A ideia de enviar presentes ou outras coisas com valor simbólico é uma forma de estabelecer conexões e fazer a criança entender mais sobre a família. É o que explica Gabriela Mietto, psicóloga especializada na primeira infância.

A professora de psicologia da Universidade de Brasília (UnB) pontua que, neste momento de pandemia, há prejuízos – tanto para as crianças, quanto para os responsáveis. “Ao ter um filho, é importante que os pais tenham uma rede de apoio. Mas, com a necessidade de distanciamento social, essa rede fica comprometida. Então, os pais estão mais solitários.”

Gabriela descreve algumas ações que os pais podem realizar para minimizar estes problemas. Em especial, a psicóloga destaca passeios ao ar livre e atos que desenvolvam memórias afetivas na criança. “É importante que a família passeie em locais abertos, com todos os cuidados e seguindo as recomendações de distanciamento”, ressalta.

“Também existem rituais que podem trazer a presença de familiares de uma maneira simbólica, por meio de narrativas, memórias. Tem avós que mandam algum presente para o neto, para ele saber que foi a vovó que mandou. Os pais também podem lembrar da história daquelas pessoas, por meio de fotografias, cartas”, exemplifica.

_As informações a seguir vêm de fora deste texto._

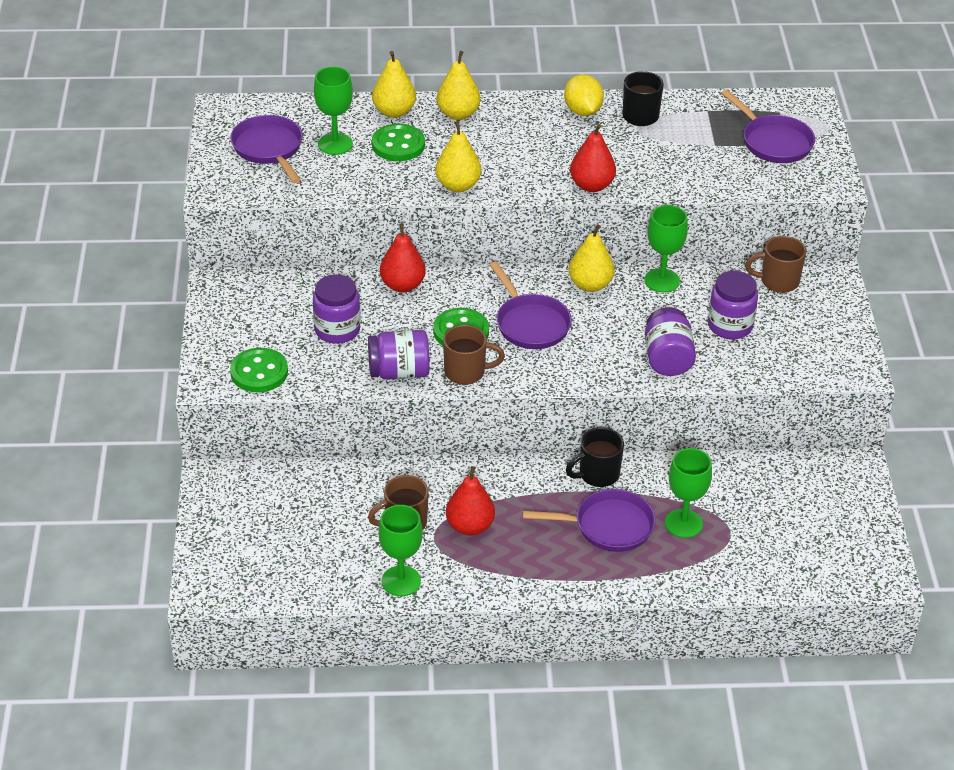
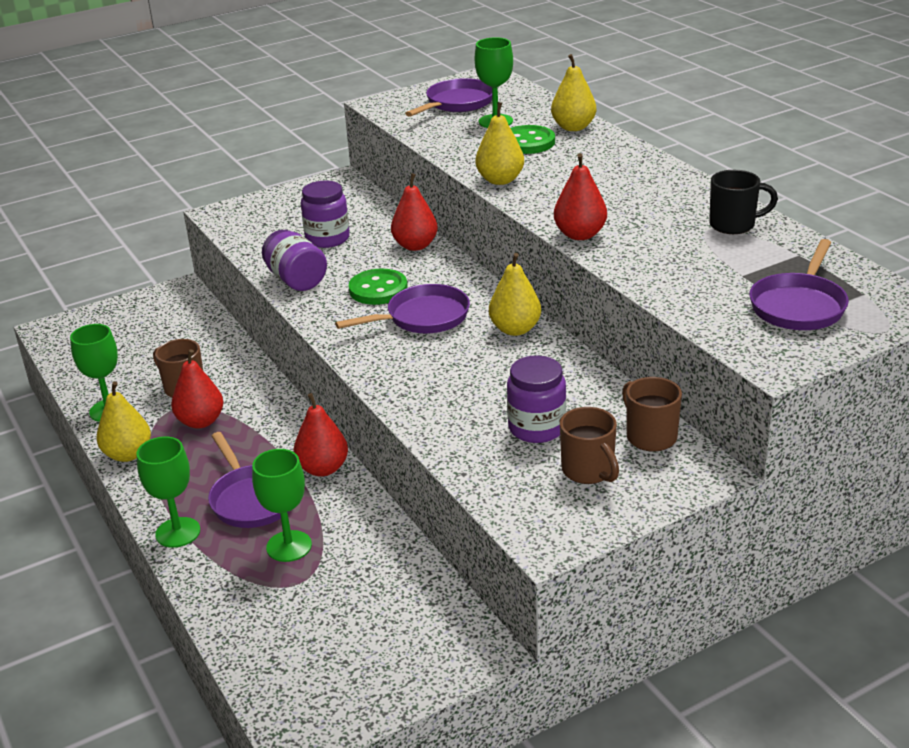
camera: 65 degrees right, 10 degrees down
(259, 372) = (245, 227): green button -> none
(458, 114) = (608, 150): yellow pear -> yellow pear (128, 454)
(466, 372) = (323, 309): brown mug -> brown mug (589, 471)
(530, 324) = (423, 317): purple pan -> purple pan turned 150 degrees counterclockwise
(582, 111) = (696, 197): yellow lemon -> none
(597, 474) = (323, 468): black mug -> red pear
(662, 280) = (567, 365): green goblet -> green goblet (178, 532)
(667, 358) = (443, 406): purple jar -> none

“Explicar ao bebê: ‘essa é sua avó, esse é seu tio’ é algo que vai unindo laços. É um equívoco achar que isso só deve ser passado só para crianças mais velhas, porque essas são coisas que a gente vai construindo a cada dia”, reforça. “É um período em que temos de ser mais criativos para tornar essa vivência mais tranquila e armar uma rede de apoio diferenciada”, conclui Gabriela.